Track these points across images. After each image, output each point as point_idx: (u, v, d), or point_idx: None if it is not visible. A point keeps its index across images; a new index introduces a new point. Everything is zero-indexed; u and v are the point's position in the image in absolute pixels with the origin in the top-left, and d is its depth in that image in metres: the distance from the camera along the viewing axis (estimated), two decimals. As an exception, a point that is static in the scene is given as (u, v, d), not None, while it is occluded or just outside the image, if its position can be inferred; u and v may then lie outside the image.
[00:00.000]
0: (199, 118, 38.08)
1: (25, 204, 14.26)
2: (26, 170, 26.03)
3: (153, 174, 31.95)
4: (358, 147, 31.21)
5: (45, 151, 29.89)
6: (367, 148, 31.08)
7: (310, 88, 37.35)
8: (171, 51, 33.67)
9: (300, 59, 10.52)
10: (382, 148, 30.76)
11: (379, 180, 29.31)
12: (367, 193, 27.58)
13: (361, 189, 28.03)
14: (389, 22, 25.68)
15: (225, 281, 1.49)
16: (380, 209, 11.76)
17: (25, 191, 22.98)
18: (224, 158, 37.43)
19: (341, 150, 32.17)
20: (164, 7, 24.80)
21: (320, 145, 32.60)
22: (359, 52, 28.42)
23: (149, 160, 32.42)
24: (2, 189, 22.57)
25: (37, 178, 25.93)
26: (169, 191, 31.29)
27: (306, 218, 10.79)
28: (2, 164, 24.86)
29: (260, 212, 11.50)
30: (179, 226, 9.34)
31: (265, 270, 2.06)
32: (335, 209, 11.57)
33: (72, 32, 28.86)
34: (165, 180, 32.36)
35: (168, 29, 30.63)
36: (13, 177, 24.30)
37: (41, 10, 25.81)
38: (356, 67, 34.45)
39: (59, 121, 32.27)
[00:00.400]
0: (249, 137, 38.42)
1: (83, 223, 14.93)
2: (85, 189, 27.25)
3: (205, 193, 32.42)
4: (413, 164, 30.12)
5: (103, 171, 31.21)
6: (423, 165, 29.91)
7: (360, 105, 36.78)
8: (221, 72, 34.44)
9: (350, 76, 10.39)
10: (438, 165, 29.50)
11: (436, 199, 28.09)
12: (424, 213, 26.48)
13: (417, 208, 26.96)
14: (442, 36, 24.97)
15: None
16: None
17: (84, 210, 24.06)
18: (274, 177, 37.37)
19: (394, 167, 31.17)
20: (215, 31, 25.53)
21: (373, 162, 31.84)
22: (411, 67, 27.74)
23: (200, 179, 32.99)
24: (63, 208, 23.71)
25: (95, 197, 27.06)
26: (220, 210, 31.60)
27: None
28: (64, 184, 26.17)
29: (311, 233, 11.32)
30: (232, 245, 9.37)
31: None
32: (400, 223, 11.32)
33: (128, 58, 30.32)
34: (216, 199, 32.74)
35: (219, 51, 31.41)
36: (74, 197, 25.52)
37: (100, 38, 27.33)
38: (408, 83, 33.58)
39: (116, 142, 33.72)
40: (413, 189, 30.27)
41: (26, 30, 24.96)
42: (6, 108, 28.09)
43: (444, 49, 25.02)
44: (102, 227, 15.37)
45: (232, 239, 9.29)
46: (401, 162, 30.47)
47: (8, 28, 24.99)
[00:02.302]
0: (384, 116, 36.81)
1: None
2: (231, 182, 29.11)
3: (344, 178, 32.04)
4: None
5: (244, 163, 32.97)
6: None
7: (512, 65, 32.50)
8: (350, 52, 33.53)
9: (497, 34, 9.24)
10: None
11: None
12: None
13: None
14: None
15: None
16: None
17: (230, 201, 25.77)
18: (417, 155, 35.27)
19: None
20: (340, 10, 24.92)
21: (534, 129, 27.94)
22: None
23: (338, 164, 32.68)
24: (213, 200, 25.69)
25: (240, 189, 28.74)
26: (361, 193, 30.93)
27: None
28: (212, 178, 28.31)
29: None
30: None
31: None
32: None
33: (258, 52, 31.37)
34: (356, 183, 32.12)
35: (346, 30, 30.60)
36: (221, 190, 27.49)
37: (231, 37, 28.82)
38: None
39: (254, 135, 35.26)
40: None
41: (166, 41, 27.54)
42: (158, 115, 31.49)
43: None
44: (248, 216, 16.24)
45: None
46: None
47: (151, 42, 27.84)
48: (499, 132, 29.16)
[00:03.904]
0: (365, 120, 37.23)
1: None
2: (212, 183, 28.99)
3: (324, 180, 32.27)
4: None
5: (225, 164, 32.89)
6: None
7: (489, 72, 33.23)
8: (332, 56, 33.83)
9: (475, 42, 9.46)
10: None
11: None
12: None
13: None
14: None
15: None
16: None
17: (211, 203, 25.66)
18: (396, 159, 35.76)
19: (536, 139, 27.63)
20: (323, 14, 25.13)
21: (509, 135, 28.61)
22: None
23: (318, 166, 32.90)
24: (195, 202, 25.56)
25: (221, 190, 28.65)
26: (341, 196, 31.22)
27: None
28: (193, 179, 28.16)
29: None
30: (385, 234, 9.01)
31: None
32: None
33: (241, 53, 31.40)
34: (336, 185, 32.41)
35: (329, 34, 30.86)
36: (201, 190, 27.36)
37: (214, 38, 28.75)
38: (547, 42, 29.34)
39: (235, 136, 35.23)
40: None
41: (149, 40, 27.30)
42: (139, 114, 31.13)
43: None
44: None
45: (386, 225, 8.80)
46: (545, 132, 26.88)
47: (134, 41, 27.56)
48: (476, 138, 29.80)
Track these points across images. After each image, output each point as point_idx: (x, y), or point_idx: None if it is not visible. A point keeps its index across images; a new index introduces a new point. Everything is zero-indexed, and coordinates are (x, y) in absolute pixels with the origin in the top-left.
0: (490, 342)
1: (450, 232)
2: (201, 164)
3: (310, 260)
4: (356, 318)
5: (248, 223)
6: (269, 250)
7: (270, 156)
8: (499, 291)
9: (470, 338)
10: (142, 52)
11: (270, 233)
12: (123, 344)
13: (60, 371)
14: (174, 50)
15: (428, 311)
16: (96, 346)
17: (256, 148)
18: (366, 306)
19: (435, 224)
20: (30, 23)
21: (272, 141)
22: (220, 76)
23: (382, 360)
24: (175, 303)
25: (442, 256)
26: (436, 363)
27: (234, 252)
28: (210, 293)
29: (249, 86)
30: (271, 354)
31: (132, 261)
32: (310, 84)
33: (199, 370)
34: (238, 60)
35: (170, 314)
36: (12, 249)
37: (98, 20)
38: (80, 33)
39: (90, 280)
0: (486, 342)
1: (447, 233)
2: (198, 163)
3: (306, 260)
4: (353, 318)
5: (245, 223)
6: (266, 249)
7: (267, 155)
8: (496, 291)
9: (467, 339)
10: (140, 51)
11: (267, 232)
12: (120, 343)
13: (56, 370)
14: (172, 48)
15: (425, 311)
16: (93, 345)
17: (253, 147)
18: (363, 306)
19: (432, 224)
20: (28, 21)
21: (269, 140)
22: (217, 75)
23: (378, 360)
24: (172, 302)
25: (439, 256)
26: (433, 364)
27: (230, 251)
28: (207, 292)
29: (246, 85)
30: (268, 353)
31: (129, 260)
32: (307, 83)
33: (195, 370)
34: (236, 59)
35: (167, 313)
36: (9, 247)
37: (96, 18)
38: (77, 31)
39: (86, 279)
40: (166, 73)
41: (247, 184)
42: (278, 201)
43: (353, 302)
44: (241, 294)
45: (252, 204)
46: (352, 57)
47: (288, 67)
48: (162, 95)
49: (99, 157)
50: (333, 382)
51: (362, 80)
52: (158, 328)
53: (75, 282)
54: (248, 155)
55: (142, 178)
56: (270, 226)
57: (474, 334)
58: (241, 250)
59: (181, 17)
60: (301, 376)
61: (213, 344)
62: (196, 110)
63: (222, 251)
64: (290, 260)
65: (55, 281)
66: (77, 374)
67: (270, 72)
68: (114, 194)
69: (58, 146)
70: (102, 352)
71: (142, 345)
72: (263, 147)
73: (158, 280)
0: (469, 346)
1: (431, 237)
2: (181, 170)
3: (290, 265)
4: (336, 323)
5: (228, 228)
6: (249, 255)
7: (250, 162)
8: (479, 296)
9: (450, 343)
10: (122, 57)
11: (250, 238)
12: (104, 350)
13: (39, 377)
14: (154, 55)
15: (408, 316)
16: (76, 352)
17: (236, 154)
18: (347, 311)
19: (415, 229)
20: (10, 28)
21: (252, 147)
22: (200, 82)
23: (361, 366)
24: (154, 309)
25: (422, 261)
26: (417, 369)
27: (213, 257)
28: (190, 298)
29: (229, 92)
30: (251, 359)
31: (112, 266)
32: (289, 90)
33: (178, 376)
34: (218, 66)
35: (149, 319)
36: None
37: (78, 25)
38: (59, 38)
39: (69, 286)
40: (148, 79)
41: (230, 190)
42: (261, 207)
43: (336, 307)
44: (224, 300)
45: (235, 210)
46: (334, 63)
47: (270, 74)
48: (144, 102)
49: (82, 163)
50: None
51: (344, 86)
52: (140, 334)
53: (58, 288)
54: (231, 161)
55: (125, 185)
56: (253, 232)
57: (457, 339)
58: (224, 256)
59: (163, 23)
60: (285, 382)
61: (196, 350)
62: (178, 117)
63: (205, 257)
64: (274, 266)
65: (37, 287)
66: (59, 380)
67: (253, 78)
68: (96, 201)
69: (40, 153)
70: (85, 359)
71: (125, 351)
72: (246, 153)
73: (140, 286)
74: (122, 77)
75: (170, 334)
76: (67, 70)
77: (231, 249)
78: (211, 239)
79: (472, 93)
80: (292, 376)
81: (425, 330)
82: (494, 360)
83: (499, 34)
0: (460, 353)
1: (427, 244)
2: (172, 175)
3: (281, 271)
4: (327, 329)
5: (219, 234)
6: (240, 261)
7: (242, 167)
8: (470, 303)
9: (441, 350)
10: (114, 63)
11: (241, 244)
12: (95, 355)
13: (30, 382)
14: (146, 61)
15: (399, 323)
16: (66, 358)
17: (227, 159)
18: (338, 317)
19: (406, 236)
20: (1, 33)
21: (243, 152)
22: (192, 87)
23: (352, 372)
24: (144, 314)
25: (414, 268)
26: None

» **Activity**: Only a number is asked for here: the count of lines in the records that hold "Everything".

» **Reply to the task**: 2